Fotografía: Juan Carlos Gómez
Música: Pablo Salinas

Partiendo del drama de un adolescente inadaptado, uno de los temas favoritos del cine español junto a la guerra civil, Gracia Querejeta vuelve a demostrar su gran habilidad para sacar partido dignamente de una historia que podría haberse quedado en una burda colección de estereotipos. Huérfano de padre, Jon (Arón Piper) es un chico con aires de incomprendido a punto de cumplir 15 años al que su madre (Maribel Verdú), actriz sin trabajo, envía a convivir con su abuelo ex militar (Tito Valverde) para intentar enderezarlo. Sin embargo, la tendencia del chaval a juntarse con malas compañías, terminará por ocasionar terribles consecuencias.

La propuesta de la directora madrileña tiene el inconveniente de partir de un material con demasiados elementos conocidos. No obstante, el guión es lo bastante eficiente como para no caer en la previsibilidad, la sensiblería o la inverosimilitud. La peripecia de Jon, gamberro pero con buen corazón, avanza con inteligencia por caminos más o menos convencionales, hasta que la película da un interesante giro al thriller, que le otorga una naturaleza muy peculiar.
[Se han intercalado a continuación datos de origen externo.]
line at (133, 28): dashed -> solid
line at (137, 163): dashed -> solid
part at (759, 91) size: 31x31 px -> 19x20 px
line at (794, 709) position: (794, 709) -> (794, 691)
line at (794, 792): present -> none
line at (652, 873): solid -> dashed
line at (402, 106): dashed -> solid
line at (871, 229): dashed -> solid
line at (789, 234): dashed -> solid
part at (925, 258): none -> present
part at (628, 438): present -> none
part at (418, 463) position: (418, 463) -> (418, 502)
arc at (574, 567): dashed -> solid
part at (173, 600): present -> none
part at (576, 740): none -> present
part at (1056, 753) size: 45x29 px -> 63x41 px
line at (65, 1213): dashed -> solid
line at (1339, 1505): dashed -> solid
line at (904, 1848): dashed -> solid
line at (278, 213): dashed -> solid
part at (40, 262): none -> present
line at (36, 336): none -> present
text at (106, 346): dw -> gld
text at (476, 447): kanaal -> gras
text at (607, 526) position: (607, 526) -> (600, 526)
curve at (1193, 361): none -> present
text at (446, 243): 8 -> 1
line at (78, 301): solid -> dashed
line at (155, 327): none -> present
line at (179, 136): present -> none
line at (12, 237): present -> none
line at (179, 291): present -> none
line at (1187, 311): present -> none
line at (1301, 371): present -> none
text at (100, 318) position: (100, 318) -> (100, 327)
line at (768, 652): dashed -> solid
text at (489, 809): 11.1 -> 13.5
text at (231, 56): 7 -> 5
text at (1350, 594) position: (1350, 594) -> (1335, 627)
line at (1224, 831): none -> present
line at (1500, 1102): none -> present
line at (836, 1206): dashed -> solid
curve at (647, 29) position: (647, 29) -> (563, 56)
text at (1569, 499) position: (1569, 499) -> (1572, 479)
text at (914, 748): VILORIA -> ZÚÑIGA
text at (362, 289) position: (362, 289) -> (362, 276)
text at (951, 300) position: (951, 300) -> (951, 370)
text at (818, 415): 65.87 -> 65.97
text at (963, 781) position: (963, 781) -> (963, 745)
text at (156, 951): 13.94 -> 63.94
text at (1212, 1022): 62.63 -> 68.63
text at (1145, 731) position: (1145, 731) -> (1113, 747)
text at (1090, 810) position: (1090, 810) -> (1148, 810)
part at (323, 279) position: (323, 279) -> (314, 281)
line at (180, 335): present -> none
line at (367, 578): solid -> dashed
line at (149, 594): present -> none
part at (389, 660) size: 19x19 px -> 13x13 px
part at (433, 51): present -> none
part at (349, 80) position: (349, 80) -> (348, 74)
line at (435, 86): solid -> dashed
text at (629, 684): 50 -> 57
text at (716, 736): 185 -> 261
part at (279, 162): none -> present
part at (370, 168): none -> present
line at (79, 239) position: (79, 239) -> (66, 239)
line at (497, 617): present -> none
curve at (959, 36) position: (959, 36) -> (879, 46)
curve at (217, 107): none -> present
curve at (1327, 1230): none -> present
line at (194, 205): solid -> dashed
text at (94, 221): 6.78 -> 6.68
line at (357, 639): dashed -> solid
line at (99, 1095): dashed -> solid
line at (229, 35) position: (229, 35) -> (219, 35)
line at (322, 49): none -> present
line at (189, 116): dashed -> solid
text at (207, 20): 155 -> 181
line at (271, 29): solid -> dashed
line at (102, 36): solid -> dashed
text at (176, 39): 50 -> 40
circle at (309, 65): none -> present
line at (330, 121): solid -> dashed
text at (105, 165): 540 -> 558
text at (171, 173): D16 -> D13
La pandilla de jóvenes actores, correctos y muy convincentes, curiosamente, resultan al final menos interesantes que los matizados y más complejos personajes adultos. Es por eso que, una vez Tito Valverde toma las riendas del filme, el argumento gana en interés y calidad narrativa. Apoyada sobre diálogos muy cuidados, 15 años y un día es un ejemplo de cómo hacer las cosas bien sin necesidad de romper moldes. Tierna, emocionante, dura por momentos, pero gratamente realista, se acerca a la perfección, dentro de sus limitaciones. Y salvo un flashback explicativo algo mecánico y algunos momentos excesivamente teatrales, su exposición del relato es ejemplar en cuanto a modestia, belleza y honestidad.

Recomendado para amantes del buen cine español, social y realista.
No recomendado para los que el ritmo de la vida les parezca un compás demasiado lento.